Não bastassem os estragos institucionais e internacionais promovidos pelo atual governo, o bolsonarismo adentra numa seara ainda mais perigosa: a religião.
Datam da campanha eleitoral os primeiros ataques a bispos católicos que destoavam do discurso ostensivo que levaria a extrema direita ao poder. Na ocasião, Bolsonaro ainda mantinha uma postura ambígua, ora se apresentando como evangélico, ora como católico.
Não escondia, contudo, sua simpatia pela pura violência, enaltecendo a tortura, o armamentismo, o preconceito e a intolerância a tudo que não fosse o homem hétero, branco e cristão.
Mas o palavrório anticorrupção parecia justificar e amortecer tudo.
Passados nove meses de governo, a recente escolha do procurador-geral da República, somada às medidas referentes ao Coaf e Polícia Federal, não deixa dúvida de que, para salvar um filho, Bolsonaro não medirá esforços em vilipendiar a autonomia desses órgãos de Estado.
Com resultados pífios na economia, que se encontra sem escoras para se recuperar, Bolsonaro ensaiou, então, abraçar um nacionalismo tosco em torno da questão da Amazônia. Generais bolsonaristas, cúmplices do projeto mais subserviente da história brasileira aos interesses estrangeiros, saíram em defesa da soberania territorial.

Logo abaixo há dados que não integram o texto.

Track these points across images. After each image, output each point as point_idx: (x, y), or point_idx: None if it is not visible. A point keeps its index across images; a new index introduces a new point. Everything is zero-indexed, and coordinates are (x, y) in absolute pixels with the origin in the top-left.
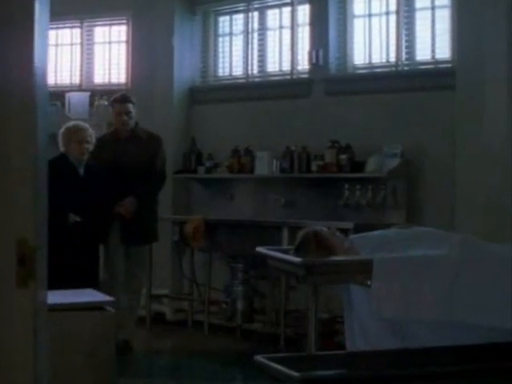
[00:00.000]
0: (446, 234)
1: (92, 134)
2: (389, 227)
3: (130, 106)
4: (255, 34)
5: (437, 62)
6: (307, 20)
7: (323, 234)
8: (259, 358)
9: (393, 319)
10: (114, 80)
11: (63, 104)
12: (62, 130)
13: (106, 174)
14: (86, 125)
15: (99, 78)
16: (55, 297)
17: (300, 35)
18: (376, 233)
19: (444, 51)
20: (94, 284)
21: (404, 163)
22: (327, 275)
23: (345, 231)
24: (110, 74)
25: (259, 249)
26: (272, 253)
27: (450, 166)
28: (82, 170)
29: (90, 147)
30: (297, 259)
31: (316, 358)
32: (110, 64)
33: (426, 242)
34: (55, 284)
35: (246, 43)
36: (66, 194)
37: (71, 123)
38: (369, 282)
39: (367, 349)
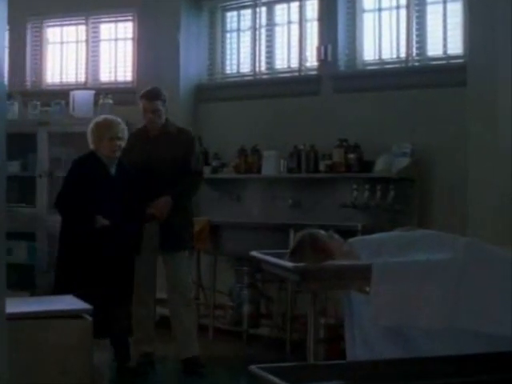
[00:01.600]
0: (450, 237)
1: (124, 129)
2: (407, 227)
3: (159, 104)
4: (263, 30)
5: (449, 57)
6: (316, 15)
7: (319, 237)
8: (253, 368)
9: (393, 327)
10: (121, 78)
11: (67, 103)
12: (91, 126)
13: (138, 173)
14: (118, 119)
15: (105, 76)
16: (28, 304)
17: (309, 30)
18: (376, 236)
19: (456, 46)
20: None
21: (414, 163)
22: (322, 281)
23: (352, 233)
24: (116, 71)
25: (253, 253)
26: (266, 257)
27: (461, 165)
28: (113, 169)
29: (123, 144)
30: (289, 264)
31: (314, 368)
32: (116, 62)
33: (429, 246)
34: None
35: (254, 39)
36: (95, 195)
37: (101, 118)
38: (367, 289)
39: (368, 358)
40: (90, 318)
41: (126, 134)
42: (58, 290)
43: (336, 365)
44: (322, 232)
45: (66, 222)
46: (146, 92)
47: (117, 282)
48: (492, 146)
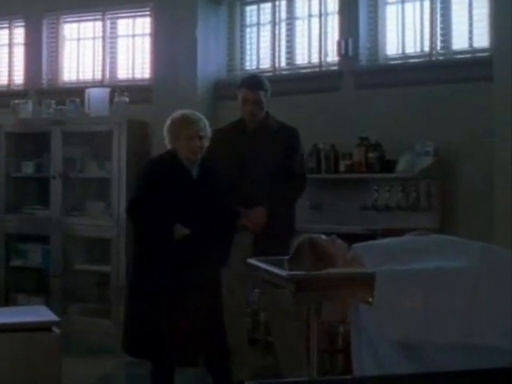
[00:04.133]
0: (464, 243)
1: (206, 126)
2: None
3: (261, 94)
4: (283, 24)
5: (475, 50)
6: (337, 8)
7: (320, 243)
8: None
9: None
10: (138, 75)
11: (83, 101)
12: (167, 122)
13: (227, 175)
14: (198, 115)
15: (123, 73)
16: None
17: (330, 24)
18: (384, 241)
19: (483, 39)
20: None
21: (437, 162)
22: (320, 291)
23: (372, 237)
24: (133, 68)
25: (250, 260)
26: (261, 264)
27: (488, 164)
28: (195, 172)
29: (206, 143)
30: (283, 273)
31: None
32: (133, 58)
33: (442, 252)
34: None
35: (273, 34)
36: (173, 201)
37: (178, 114)
38: (371, 299)
39: (376, 373)
40: (58, 331)
41: (208, 132)
42: (131, 314)
43: (339, 380)
44: (324, 237)
45: (140, 232)
46: (247, 80)
47: (204, 300)
48: None
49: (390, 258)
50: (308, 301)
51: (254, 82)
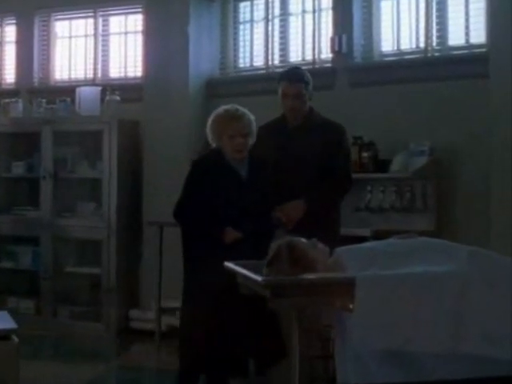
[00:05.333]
0: (453, 246)
1: (250, 123)
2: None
3: (302, 87)
4: (276, 21)
5: (471, 46)
6: (331, 4)
7: (299, 246)
8: None
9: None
10: (131, 74)
11: (73, 100)
12: (209, 120)
13: (273, 174)
14: (242, 110)
15: (115, 71)
16: None
17: (324, 20)
18: (368, 244)
19: (480, 34)
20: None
21: (433, 162)
22: (297, 297)
23: (365, 239)
24: (126, 67)
25: (227, 264)
26: (238, 269)
27: (485, 164)
28: (244, 171)
29: (250, 140)
30: (259, 278)
31: None
32: (126, 56)
33: (429, 256)
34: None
35: (267, 31)
36: (222, 203)
37: (221, 110)
38: (351, 306)
39: (362, 381)
40: (16, 339)
41: (253, 129)
42: (184, 325)
43: None
44: (303, 240)
45: (188, 237)
46: (286, 72)
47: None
48: None
49: (374, 262)
50: (284, 307)
51: (294, 74)
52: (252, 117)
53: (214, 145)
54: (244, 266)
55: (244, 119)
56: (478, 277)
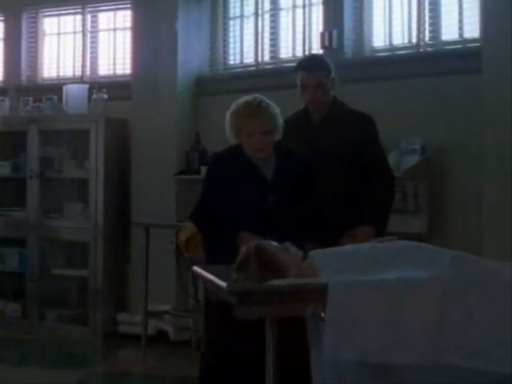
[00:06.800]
0: (436, 250)
1: (273, 118)
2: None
3: (322, 75)
4: (267, 16)
5: (465, 41)
6: None
7: (269, 250)
8: None
9: (354, 362)
10: (120, 71)
11: (61, 98)
12: (228, 112)
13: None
14: (264, 104)
15: (104, 69)
16: None
17: (315, 15)
18: (345, 248)
19: (474, 28)
20: None
21: (425, 161)
22: (265, 305)
23: None
24: (114, 64)
25: (195, 268)
26: (204, 273)
27: (480, 163)
28: (270, 171)
29: (272, 138)
30: (223, 284)
31: None
32: (115, 53)
33: (409, 261)
34: None
35: (257, 26)
36: (241, 204)
37: (241, 101)
38: (323, 314)
39: None
40: None
41: (276, 124)
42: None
43: None
44: (274, 243)
45: (208, 240)
46: (304, 61)
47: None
48: (510, 142)
49: (349, 267)
50: (251, 315)
51: (313, 61)
52: (276, 110)
53: (232, 141)
54: (215, 271)
55: (265, 115)
56: (461, 283)
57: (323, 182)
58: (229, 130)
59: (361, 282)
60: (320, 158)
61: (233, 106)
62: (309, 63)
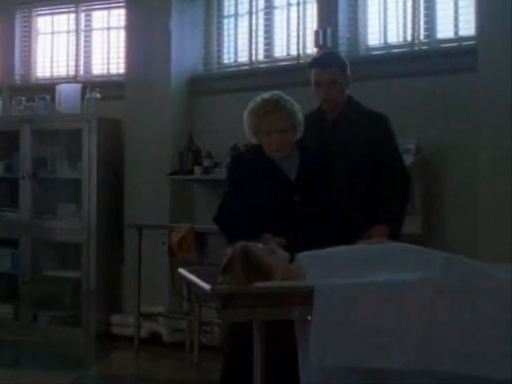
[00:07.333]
0: (426, 252)
1: (294, 115)
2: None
3: (337, 73)
4: (261, 14)
5: (461, 39)
6: None
7: (255, 252)
8: None
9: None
10: (114, 70)
11: (53, 97)
12: (246, 110)
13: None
14: (282, 101)
15: (97, 68)
16: None
17: (309, 13)
18: (333, 250)
19: (469, 26)
20: None
21: (420, 161)
22: (250, 308)
23: None
24: (108, 63)
25: (180, 270)
26: (188, 275)
27: (476, 164)
28: (292, 170)
29: (292, 136)
30: (206, 286)
31: None
32: (108, 53)
33: (398, 263)
34: None
35: (251, 24)
36: (262, 205)
37: (259, 98)
38: (309, 318)
39: None
40: None
41: (296, 121)
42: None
43: None
44: (261, 246)
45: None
46: (318, 58)
47: None
48: (504, 142)
49: (337, 269)
50: (236, 319)
51: (327, 58)
52: (296, 107)
53: (252, 140)
54: (202, 273)
55: (282, 112)
56: (451, 286)
57: (339, 182)
58: (247, 129)
59: (348, 285)
60: (336, 158)
61: (250, 104)
62: (323, 60)
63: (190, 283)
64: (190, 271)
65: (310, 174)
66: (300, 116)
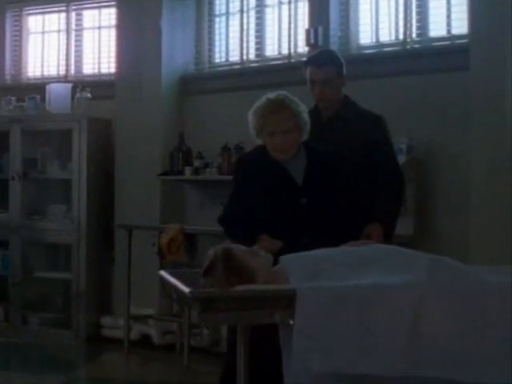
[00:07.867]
0: (413, 254)
1: (298, 115)
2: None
3: (332, 72)
4: (252, 13)
5: (453, 37)
6: None
7: (236, 254)
8: None
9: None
10: (105, 70)
11: (44, 97)
12: (251, 110)
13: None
14: (287, 100)
15: (89, 68)
16: None
17: (300, 11)
18: (317, 252)
19: (462, 24)
20: None
21: (412, 161)
22: (231, 312)
23: None
24: (99, 63)
25: (161, 272)
26: (168, 278)
27: (469, 164)
28: (299, 173)
29: (297, 137)
30: (186, 289)
31: None
32: (99, 52)
33: (384, 266)
34: None
35: (242, 23)
36: (271, 212)
37: (264, 98)
38: (291, 322)
39: None
40: None
41: (301, 122)
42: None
43: None
44: (243, 247)
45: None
46: (314, 56)
47: None
48: (498, 142)
49: (321, 272)
50: (217, 323)
51: (322, 57)
52: (301, 107)
53: (257, 141)
54: (183, 276)
55: (287, 112)
56: (437, 289)
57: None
58: (251, 130)
59: (330, 288)
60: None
61: (255, 104)
62: (319, 58)
63: (169, 286)
64: (172, 274)
65: (316, 177)
66: (305, 116)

Entretanto, depois de culpar ONGs e governadores pelos incêndios na floresta, viu-se nosso comandante maior diante do fato de que o “dia do fogo” era uma homenagem prestada a ele próprio por grileiros e fazendeiros seus apoiadores. Demonstrava-se, assim, que era ele que não estava apto a cuidar daquilo que lhe foi confiado e que punha em risco nossa integridade como nação.
Na última semana, premido pelas circunstâncias, Bolsonaro apela para a religião em duas ações concertadas: visita o Templo de Salomão, onde é ungido por Edir Macedo, e estimula seus ideólogos a atacar autoridades católicas e o Sínodo da Amazônia, que vem sendo monitorado pela Abin.
Em carta divulgada, os bispos católicos, ao lembrar da tradicional e forte atuação da Igreja Católica na região, reagiram: “Lamentamos imensamente que hoje, em vez de serem apoiadas e incentivadas, nossas lideranças são criminalizadas como inimigos da Pátria”.
Deixando de lado o habitual espírito ecumênico, católicos e evangélicos começam a se estranhar nas redes sociais.
Quando misturadas, política e religião produzem conflitos sociais duradouros e de difícil reversão.
Mais uma vez, é tudo de que nosso país não precisa.
Fernando Haddad é Professor universitário, ex-ministro da Educação (governos Lula e Dilma) e ex-prefeito de São Paulo.